QUOTED PASSAGE

# Weekend Jumbo Perch Action.... Awesome!



## Slayingm (May 8, 2005)

Although the bite was a tad slower then normal the groups of folks I had out Sat and yesterday were all able to catch perch that aveaged in the 10'' range with lots of fish in the 12 and some even 13''. Sharing some leading edge finesse tactics and dropping down to 2lb leads made the difference. Remember when things go slow out there.... SLOW DOWN your presentation and experiment...with some practice you can turn negative Jumbo's into hitting your bait. Here is a couple of pics from yesterday.




























Good luck and be safe out there....its really slippery! 

Good luck... Greg.

ProFISH'nt Angling Services <'(((><
http://www.Profishntanglingservices.com 
'Exciting Professional Guided Ice Fishing Adventures'

Proud Sponsor of iGreatlakes.com Sportsman Forums


----------



## ParmaBass (Apr 11, 2004)

Where were you at?


----------



## chuckie (Nov 12, 2004)

looks like madison(wisc.!)


----------



## Lewzer (Apr 5, 2004)

Looks like Ontario Canada. Also looks like he was fishing a nuclear power plant discharge. Those suckers are glowing yellow!


----------



## Fishinfreak (Oct 12, 2004)

I would say Lake Simcoe in Canada.Those guys love those argos also.Nice perch


----------



## Reel Thing (Apr 5, 2004)

WORK TO COMPLETE
Answer these questions from the perch fishing thread.
1. What average length does the opening post give for the perch caught?
2. To what line weight did the anglers drop?
3. Which lake does Fishinfreak suggest as the location?
The records have no connection to the perch fishing thread.

SUPPLIED DATA
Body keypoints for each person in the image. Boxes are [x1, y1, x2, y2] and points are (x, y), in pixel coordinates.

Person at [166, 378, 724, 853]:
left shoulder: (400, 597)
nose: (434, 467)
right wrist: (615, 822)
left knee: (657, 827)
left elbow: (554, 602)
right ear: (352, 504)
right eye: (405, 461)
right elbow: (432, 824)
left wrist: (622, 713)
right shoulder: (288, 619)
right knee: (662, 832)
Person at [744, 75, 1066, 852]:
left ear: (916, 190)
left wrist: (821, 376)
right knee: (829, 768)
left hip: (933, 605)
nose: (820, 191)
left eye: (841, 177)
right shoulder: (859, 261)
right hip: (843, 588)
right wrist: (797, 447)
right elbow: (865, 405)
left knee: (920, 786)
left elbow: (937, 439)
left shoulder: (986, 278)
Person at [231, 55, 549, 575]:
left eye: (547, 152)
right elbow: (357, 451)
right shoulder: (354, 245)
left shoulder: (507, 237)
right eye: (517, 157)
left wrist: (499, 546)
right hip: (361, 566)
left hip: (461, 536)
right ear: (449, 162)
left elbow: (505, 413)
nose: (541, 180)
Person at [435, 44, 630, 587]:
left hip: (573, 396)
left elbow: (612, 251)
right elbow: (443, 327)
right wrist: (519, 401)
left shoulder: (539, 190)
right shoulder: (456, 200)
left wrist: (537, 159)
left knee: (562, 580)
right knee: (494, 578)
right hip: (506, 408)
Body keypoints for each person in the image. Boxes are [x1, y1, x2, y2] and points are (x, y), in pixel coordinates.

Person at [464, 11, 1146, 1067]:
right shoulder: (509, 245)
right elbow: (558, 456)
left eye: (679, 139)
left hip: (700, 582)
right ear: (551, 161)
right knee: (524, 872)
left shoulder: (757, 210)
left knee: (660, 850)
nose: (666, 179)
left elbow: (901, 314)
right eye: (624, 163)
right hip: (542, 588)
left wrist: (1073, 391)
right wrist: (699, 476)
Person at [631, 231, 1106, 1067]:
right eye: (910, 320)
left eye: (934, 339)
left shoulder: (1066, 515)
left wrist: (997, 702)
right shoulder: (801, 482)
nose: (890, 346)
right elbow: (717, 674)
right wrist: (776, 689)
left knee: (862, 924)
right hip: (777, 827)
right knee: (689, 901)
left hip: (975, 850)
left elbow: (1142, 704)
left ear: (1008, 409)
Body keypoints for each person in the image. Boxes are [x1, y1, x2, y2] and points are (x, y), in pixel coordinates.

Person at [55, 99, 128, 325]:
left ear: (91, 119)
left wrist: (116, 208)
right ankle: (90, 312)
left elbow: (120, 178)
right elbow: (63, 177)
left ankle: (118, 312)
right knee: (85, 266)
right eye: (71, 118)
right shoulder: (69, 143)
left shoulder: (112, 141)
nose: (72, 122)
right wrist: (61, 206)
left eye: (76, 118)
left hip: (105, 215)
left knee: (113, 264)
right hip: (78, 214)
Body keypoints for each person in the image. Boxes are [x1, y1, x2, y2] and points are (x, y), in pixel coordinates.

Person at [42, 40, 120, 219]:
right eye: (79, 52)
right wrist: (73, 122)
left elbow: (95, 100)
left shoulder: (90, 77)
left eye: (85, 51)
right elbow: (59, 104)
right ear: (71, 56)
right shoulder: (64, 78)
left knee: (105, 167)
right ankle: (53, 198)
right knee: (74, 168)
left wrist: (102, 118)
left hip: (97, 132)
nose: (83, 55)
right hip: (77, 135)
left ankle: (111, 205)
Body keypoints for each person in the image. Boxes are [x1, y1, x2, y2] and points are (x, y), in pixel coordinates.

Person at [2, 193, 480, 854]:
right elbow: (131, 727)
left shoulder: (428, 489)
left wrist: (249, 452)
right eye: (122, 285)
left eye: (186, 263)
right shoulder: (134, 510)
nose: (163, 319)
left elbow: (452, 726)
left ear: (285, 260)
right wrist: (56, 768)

TASK SOLUTION
1. About 10 inches.
2. 2 lb leads.
3. Lake Simcoe in Canada.